# Goal of the exercise
Render the lines of the listing below, from the line containing "ALTRE NOTIZIE DI NERVIANO" through the line containing "Lorenzo. Dove vedere le stelle", both included, as a Markdown table. Use the columns No. and Text, number each line, and leave out any blank lines.
+++ Material to process
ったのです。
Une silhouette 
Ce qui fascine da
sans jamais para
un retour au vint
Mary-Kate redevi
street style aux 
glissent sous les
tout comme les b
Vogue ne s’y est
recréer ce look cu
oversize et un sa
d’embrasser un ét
++++++
+++ Material to process
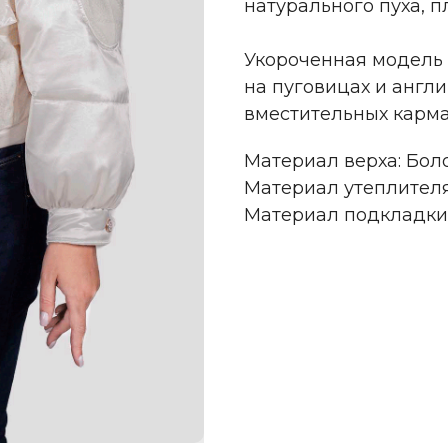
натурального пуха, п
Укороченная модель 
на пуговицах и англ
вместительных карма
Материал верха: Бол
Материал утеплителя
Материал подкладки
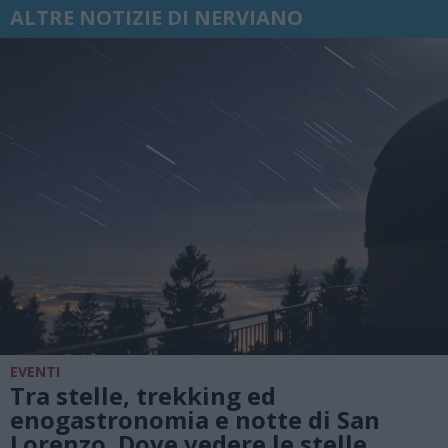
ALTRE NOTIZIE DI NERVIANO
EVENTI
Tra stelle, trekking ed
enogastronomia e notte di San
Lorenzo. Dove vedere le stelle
++++++
# Response area
| No. | Text |
|---|---|
| 1 | ALTRE NOTIZIE DI NERVIANO |
| 2 | EVENTI |
| 3 | Tra stelle, trekking ed |
| 4 | enogastronomia e notte di San |
| 5 | Lorenzo. Dove vedere le stelle |